Schulsachen | Aydin & Klamroth | Rezension

„Schulsachen. Elfriedes erster Fall“ ist das Krimi-Debüt der Autorinnen Veronika Aydin und Kerstin Klamroth, ein Taunuskrimi, der in Hofheim, Frankfurt und weiteren Orten spielt.

Im Mittelpunkt steht eine ungewöhnliche Ermittlerin: Elfriede Schmittke ist 42 und schon länger nicht mehr im Beruf, da sie sich dem Haushalt und ihrem jetzt 15jährigen Sohn gewidmet hat. Nun hat ihr Mann sie verlassen und Elfriede versucht, als Detektivin Fuß zu fassen. Ihr wird ein Fall aus dem eigenen Nahbereich angetragen: auf dem Gelände des Gymnasiums in Hofheim wurde ein Schüler ermordet und sein Vater hofft, durch Elfriedes Hilfe die schleppenden Ermittlungen der Polizei beschleunigen zu können.

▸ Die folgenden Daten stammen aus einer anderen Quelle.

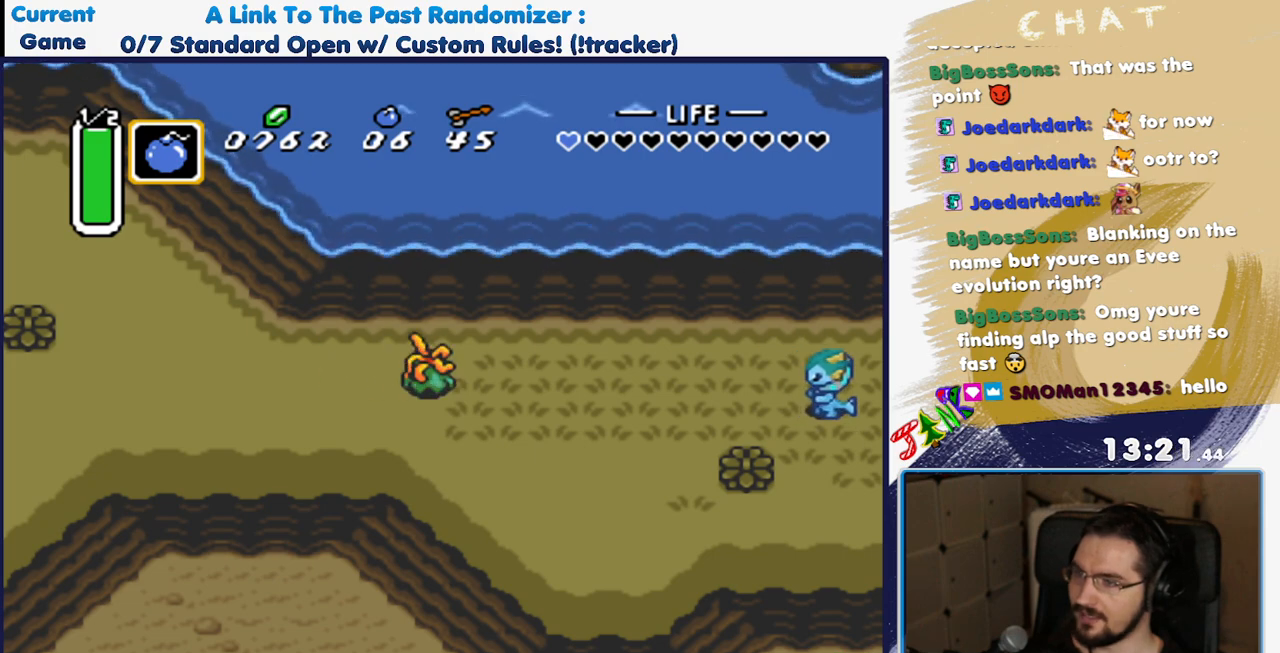
{"dt_ms": 500, "buttons": ["DPAD_DOWN"], "events": [[50, "A", "up"]]}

Die Geschichte liest sich sehr flüssig, Elfriede ist eine sympathische Chaotin, die sich ihrem Fall ganz widmet. Wie gut, dass währenddessen Tante Ingeborg den Haushalt schmeißt. Neben den Untersuchungen im Umfeld der Schule kommt auch das Privatleben der Detektivin zur Sprache, was ich für den ersten Band einer Krimireihe auch sehr sinnvoll finde. Die Geschichte ist spannend, humorvoll, verzichtet aber auf die Beschreibung von Gewalt – wer brutale Szenen und viel Action liebt, wird das vielleicht vermissen. Durch die verschiedenen Handlungsorte kommt Lokalkolorit dazu.

Mir hat „Schulsachen. Elfriedes erster Fall“ gut gefallen und ich bin auf weitere Fälle gespannt.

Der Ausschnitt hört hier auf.